Unfortunately my mind was too cluttered with the garbage of daily experience to vibrate on the same subtle string as the unbelievably intimate Night Music of West Sumatra, Music of Indonesia Six (Smithsonian Folkways), which features short excerpts from an all-night narrative form for solo singer and saulang flute, or solo singer and rebab. As I tried tuning into the delicate nuances of vocal inflection and echoed instrumental phrase, the lack of known signposts and the snail's pace with which I was conveyed through this claustrophobic terrain clipped my breathing to short, shallow gasps and threw my heart into arrhythmia. Though I did experience a fleeting vision of a vastly improved me able to one day to reap the pleasures of saulang, rabab pariman, and dendang pauah, that ethereal Bob hot-footed it from this leaden, consumer product-laden realm as soon as he'd descended, leaving me with the easier to grasp delights of another Smithsonian Folkways release, Royal Court Music of Thailand.

"Sounds of the Surf Overture" by His Majesty King Prajadhipok, Rama VII, generated an argument between my briefly awakened higher self and my usual nay-saying personality over whether we were hearing a composition of genius or an act of royal presumption by a pampered and patronized monarch.
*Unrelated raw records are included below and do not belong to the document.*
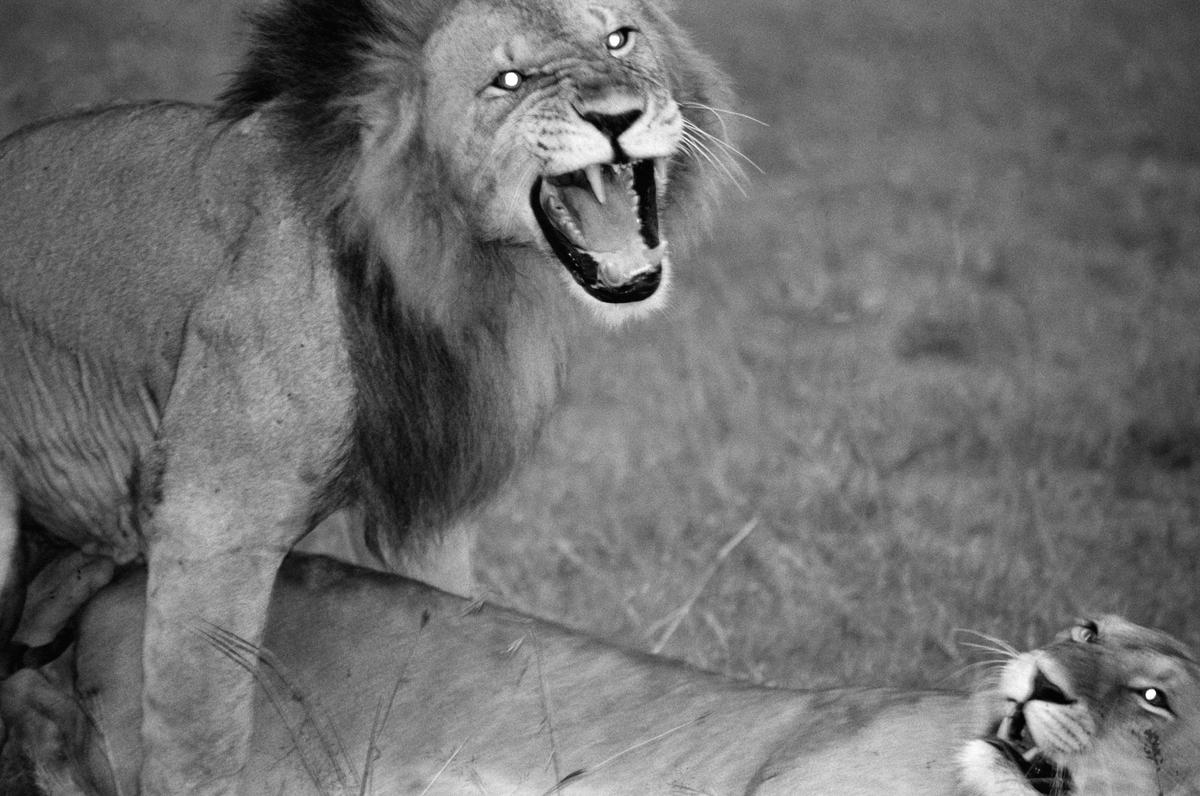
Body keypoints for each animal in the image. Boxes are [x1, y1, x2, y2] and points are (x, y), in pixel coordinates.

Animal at [0, 0, 729, 791]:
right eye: (508, 80)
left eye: (619, 39)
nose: (618, 115)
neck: (454, 276)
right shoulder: (210, 521)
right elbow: (199, 742)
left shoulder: (430, 511)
But "Surf Overture" is so fun, its greatness barely matters as a seesawing shawm rides the crests and troughs of xylophones, tuned gongs and drums in a perfect auditory description of a small boat tossed by the waves--or the soapdish which nearly capsized as my stomach convulsed with glee at this childishly whimsical composition. Undoubtedly Thai court musicians dread the inevitable request from the royal audience for this 1920s vintage crowd pleaser just as midwestern bar bands cringe at repeated drunken demands for "Freebird." The vocal pieces on this disc are marvelous too, especially the appropriately named "The Floating Moon," where a microtonally advanced singer bends her lithe larynx to strike quavering notes I swear I've never heard before in my entire life.
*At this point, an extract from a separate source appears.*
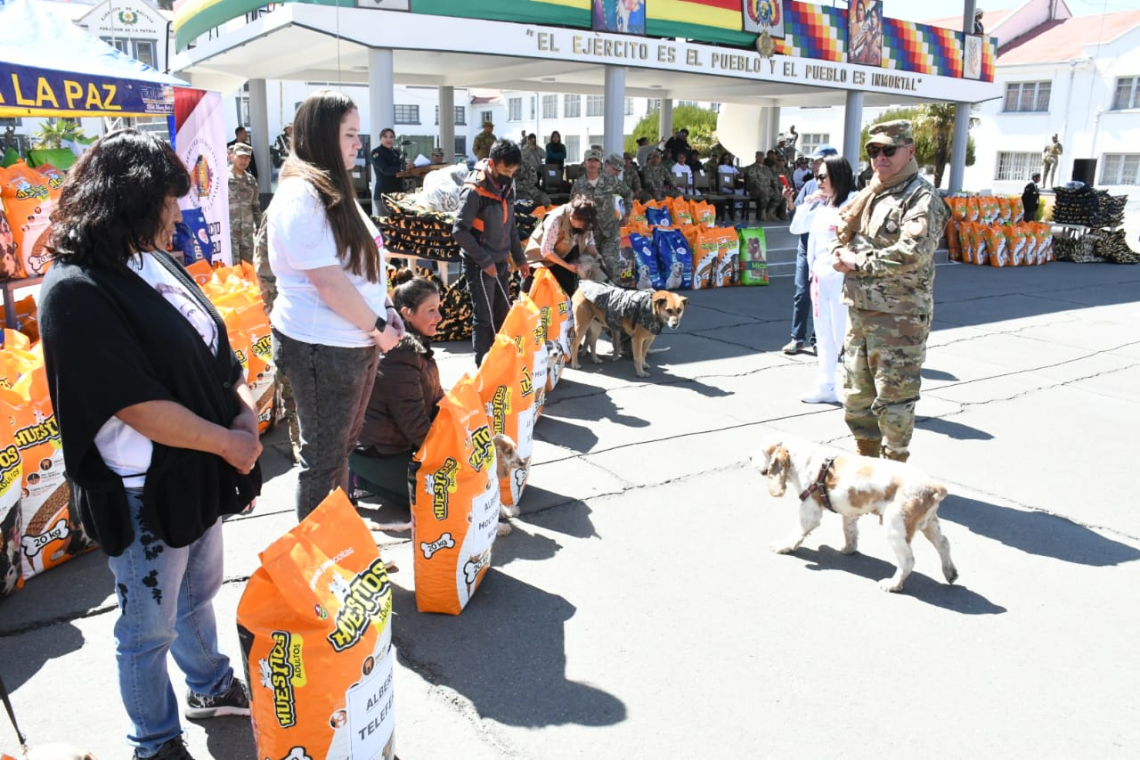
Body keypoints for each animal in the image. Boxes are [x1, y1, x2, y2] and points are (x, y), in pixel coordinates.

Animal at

But still no hint of the Other World. Then again, I'm barely in this world either. Stepping out of the tub and my wet clothes and into a faux-silk smoking jacket, I glided into the living room and turned the satellite dish to the brand new Game Show Network. For the next three, four, six, eight, ten, twelve or maybe fourteen hours, I joined my faraway but very near and dear friends Henry Morgan, Dorothy Kilgallen, Bennett Cerf, Steve Allen, Hal Block, Arlene Francis, Hy Gardner, John Charles Daly, Bud Collyer, Tom Poston, Kitty Carlisle, Peggy Cass, Garry Moore, Bess Myerson, Hy Gardner, Fred Allen, Richard Dawson, Polly Bergen, Brett Sommers, Gene Rayburn, Jan Murray, Jack Narz, Bob Barker, Gary Burghoff, Allen Ludden, Betty White, Alex Trebeck, Orson Bean, Bill Cullen, Faye Emerson, Fannie Flagg, Bobby Van, Elaine Joyce, Betsy Palmer, Jayne Meadows and Jack Barry. Who says reality bites?